天使のはしご

曇り

僕は、思わず手紙を床に落としてしまった。
一人暮らしの僕の家にとどいた一通の手紙。その差し出し人は、、、桜井ひなた。
「ありえない、、、だってひなたは、、、。」
ひなたは4年前に亡くなっているはずだ。手紙なんか出せるはずがない。誰がこんな悪戯を。僕が手紙を捨てようと思い玄関に入ろうとすると携帯が突然鳴った。
「涼太!あんた元気にしとるん?全く連絡もよこさんと。たまには帰ってきなさい!」
母の怒鳴り声のような声が頭にに響く。
東京にきてから、関西弁の混じった地元の方言を聞くことはなかったので、口調も強めだと感じてしまう。
「母さん。俺はもう大学生やで。心配せんでも元気にしとる。今は大学が忙しいくて帰られへん。」
近所の人の迷惑にならないようにと、小声で話しながら部屋に入った。
「毎年そう言って帰ってこんやん。そんなにこっちに帰りたくないんか?」
図星をつかれ、何も言えなる。実家に帰りたくないわけではない。実家ではなく地元に帰りたくないのだ。ひなたの自殺があったから。

僕はひなたと仲が良かった。ひなただけではなく、はるき、奏美ともそうだった。この4人は幼馴染で、何をするにも一緒にいる感じで仲が良かった。喧嘩なんかしたことはない。
 
 ひなたが亡くなったのは高校2年の春。いつものように教室に入ると突然はるきが、
「ひなたが自殺したかもしれへん。」
と言い放った。状況を飲み込めない僕が立ち尽くしていると、うつむいて泣いていた奏美が話し始めた。
「朝、ひなたといつも待ち合わせてる場所に行ったの。でも、いつまでたってもひなたがこなくて。きっと寝坊したんやと思ってたんだけど、、、。」
奏美は泣いていたのもあり、そこまでしか話せなかった。
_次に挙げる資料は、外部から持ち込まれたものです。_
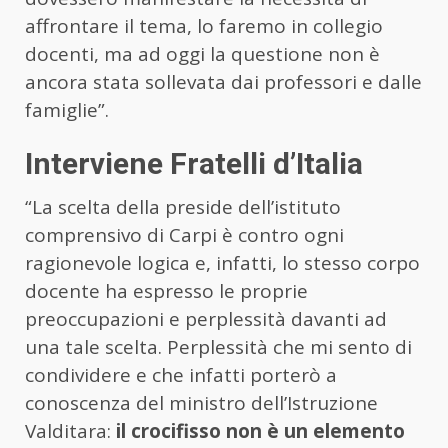
affrontare il tema, lo faremo in collegio
docenti, ma ad oggi la questione non è
ancora stata sollevata dai professori e dalle
famiglie”.
Interviene Fratelli d’Italia
“La scelta della preside dell’istituto
comprensivo di Carpi è contro ogni
ragionevole logica e, infatti, lo stesso corpo
docente ha espresso le proprie
preoccupazioni e perplessità davanti ad
una tale scelta. Perplessità che mi sento di
condividere e che infatti porterò a
conoscenza del ministro dell’Istruzione
Valditara:
il crocifisso non è un elemento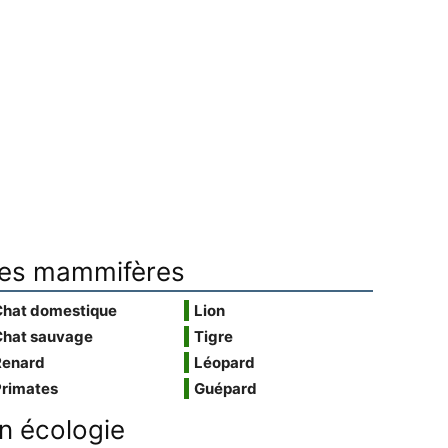
es mammifères
Chat domestique
Lion
Chat sauvage
Tigre
Renard
Léopard
Primates
Guépard
n écologie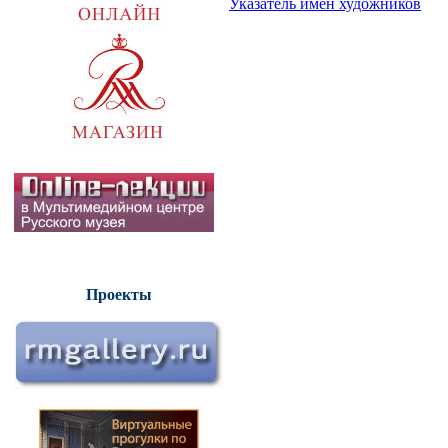
Указатель имен художников
Проекты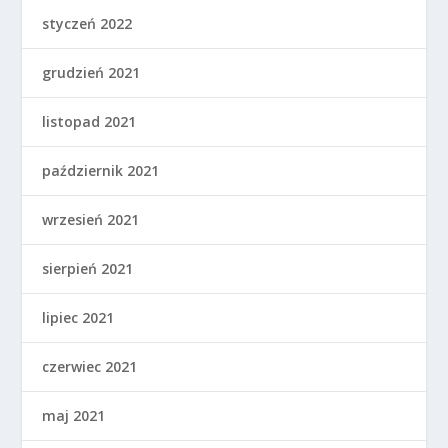
styczeń 2022
grudzień 2021
listopad 2021
październik 2021
wrzesień 2021
sierpień 2021
lipiec 2021
czerwiec 2021
maj 2021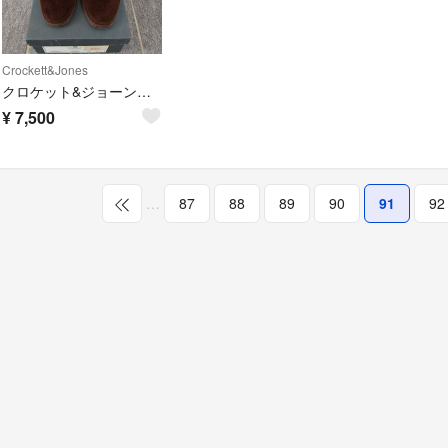
Crockett&Jones
クロケット&ジョーンズ CHUKKA
¥
7,500
…
87
88
89
90
91
92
ここからは、はるきから聞いたのだが、奏美が待ちくたびれて先に学校にいくと、驚いたことにひなたの両親が学校にきていたそうだ。母親は顔面蒼白、目は腫れあがり、目に光のかけらも見えなかった。奏美はひなたの両親に何が合ったのかを聞くと父親が消えそうな声で
「飛び降りたんや。2階の窓から。救急車呼んだけど、間に合わんかった。」
と言ったそうだ。その日以降、警察による聞き取り調査が始まった、、、が手がかりは見つからなかった。遺書などは見つからず、なぜひなたが自殺したのかはわからないままだった。ひなたの自殺のショックで奏美は学校を休みがちになり、進級に必要な出席日数が足りなくなり、自主退学した。はるきとは卒業までは話したりしていたが、大学生になって疎遠になってしまった。

 ひなたは、いつも僕たちを照らしていた。だからひなたがいなくなって3人の心に影ができた。その影が大きくなり、見えない暗闇の中で僕たちは離れてしまった。僕たちは今もその暗闇の中にいる。抜け出せず、ずっと。
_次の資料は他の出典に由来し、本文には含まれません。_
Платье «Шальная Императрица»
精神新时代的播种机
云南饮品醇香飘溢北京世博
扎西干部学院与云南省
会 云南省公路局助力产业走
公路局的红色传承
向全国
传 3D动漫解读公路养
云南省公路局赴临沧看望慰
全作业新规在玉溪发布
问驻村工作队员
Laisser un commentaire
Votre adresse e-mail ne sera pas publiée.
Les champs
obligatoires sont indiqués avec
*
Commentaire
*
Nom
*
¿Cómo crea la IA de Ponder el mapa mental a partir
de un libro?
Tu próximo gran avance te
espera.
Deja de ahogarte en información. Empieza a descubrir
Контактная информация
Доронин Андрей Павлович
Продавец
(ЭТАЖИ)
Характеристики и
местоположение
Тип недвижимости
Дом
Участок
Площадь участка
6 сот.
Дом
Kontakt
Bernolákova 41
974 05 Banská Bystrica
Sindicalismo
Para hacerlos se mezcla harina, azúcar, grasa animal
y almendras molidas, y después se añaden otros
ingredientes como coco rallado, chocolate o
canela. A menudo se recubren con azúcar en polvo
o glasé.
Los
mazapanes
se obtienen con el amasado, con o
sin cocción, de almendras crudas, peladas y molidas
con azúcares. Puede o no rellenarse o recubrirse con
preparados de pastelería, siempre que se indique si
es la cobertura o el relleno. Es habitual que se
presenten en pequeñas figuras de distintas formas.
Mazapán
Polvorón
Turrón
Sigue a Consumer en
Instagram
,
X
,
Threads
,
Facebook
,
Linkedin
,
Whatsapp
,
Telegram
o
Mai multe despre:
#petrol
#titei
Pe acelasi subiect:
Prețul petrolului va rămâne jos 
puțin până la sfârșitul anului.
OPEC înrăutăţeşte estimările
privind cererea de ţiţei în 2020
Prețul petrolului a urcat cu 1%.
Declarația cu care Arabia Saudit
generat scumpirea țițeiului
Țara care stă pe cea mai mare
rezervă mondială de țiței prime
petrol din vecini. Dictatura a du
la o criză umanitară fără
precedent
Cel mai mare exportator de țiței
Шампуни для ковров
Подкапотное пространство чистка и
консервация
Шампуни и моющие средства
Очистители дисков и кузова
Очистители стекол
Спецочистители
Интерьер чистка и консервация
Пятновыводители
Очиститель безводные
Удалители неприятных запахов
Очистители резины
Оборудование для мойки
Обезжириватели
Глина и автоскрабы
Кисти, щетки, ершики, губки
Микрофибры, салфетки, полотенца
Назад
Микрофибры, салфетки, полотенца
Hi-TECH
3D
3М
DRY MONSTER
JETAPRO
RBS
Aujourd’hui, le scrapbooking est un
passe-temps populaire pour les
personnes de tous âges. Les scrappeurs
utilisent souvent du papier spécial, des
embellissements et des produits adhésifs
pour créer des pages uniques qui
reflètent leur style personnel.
「あのな、奏美ちゃんとはるき君が帰ってきてんねんけど、ひなたちゃんから手紙が来たって言ってるらしいねん。なんか知らんか?」
母の突然の言葉に手紙を捨てようとした手が止まった。
「おかしいよな?ひなたちゃんは亡くなってるのに。でも二人とも涼太にも届いてるんちゃうかって。どうなん?」
「、、、届いてる。」
「えっ?!」
「母さん。来週の日曜に帰る。二人にも伝えといて。」
そういうと、僕は電話を切った。
今、僕はどういう感情だかわからない。ただ、もしこれが本当にひなたの仕業なら、、、。
ありえないが、そうであって欲しかった。
ひなたがいれば、また4人で集まれば、、、戻れるかもしれないと思ったから。
“楽しかったあの頃“に戻れるかもしれないと、、、。